Der Wind drehte sich und blies den Rauch über dem Wald fort, und dort, keine fünfzig Meter weit entfernt, stand ein Dutzend Fleischfresser.
    Nicks Herz pochte ihm wild in der Brust. Es waren Menschen, keine Monster, und irgendwie machte der Anblick ihrer Menschlichkeit sie umso grässlicher. Irgendeine schreckliche Krankheit hatte sie bis aufs Herz verdorben. Ihre Haut war schuppig, verschrumpelt und schwarz wie die von Brandopfern, und ihre Gesichter waren verzerrt, als litten sie größte Qualen. Ihre Leiber waren ausgemergelt, und ihre Rippen und Hüftknochen ragten über und unter ihren eingefallenen Bäuchen heraus. Dennoch bemerkte Nick kräftige, drahtige Muskeln und Adern an ihren Brustkörben, Schultern und Armen. Ihre Augen waren blutrot und tief in die Höhlen ihrer Leichenschädel gesunken, und sie hatten nur einen winzigen schwarzen Punkt als Pupille. Ihre Nasen waren kaum mehr als Schlitze in ihrem Gesicht, und ihre hochgezogenen Lippen entblößten weißes Zahnfleisch und gelbe Zähne.
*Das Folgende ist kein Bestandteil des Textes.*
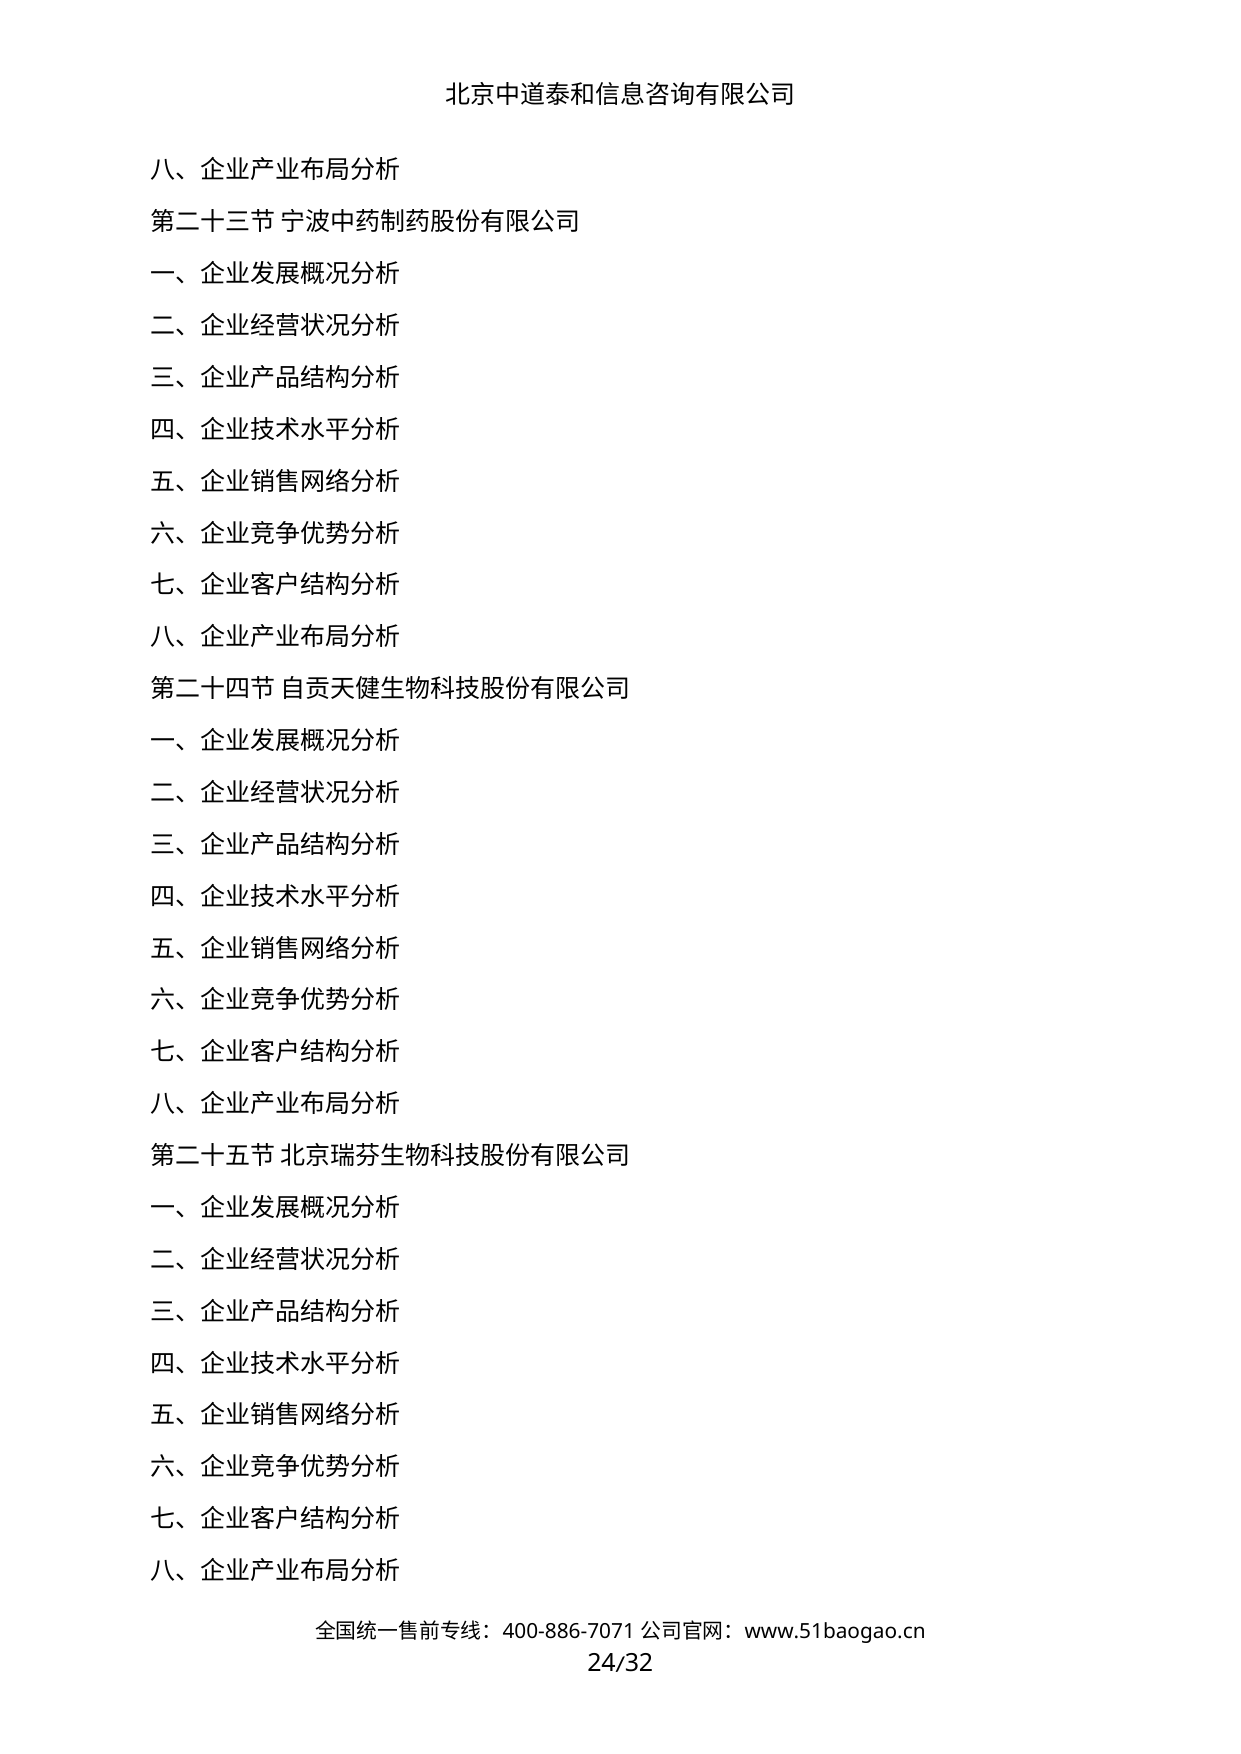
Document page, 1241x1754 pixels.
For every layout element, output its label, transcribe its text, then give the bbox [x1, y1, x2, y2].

    Nick lief ein Schauer über den Rücken. Diese Männer, mit dieser Haut und diesen Augen, sahen aus wie das Geschöpf, zu dem er in seinen Albträumen geworden war. Verwandelte er sich etwa in einen von ihnen? War es das, was der Zauber von Avalon mit ihm machte?
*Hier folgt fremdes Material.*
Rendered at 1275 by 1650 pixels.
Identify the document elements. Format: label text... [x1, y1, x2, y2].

Nein! Ich versuche mein Glück lieber im Nebel, bevor ich zu einer dieser Schreckgestalten werde
.
    Sekeu stieß Nick an und zeigte zu einem großen Kessel, der etwa hundert Meter entfernt auf einer kleinen Anhöhe stand. Darunter brannte ein Feuer. In der Nähe standen zwei Fässer, an deren Außenwänden klebriges schwarzes Öl runtertropfte. Nick fragte sich, wie sie diese Strecke zurücklegen sollten, ohne von den Fleischfressern erwischt zu werden.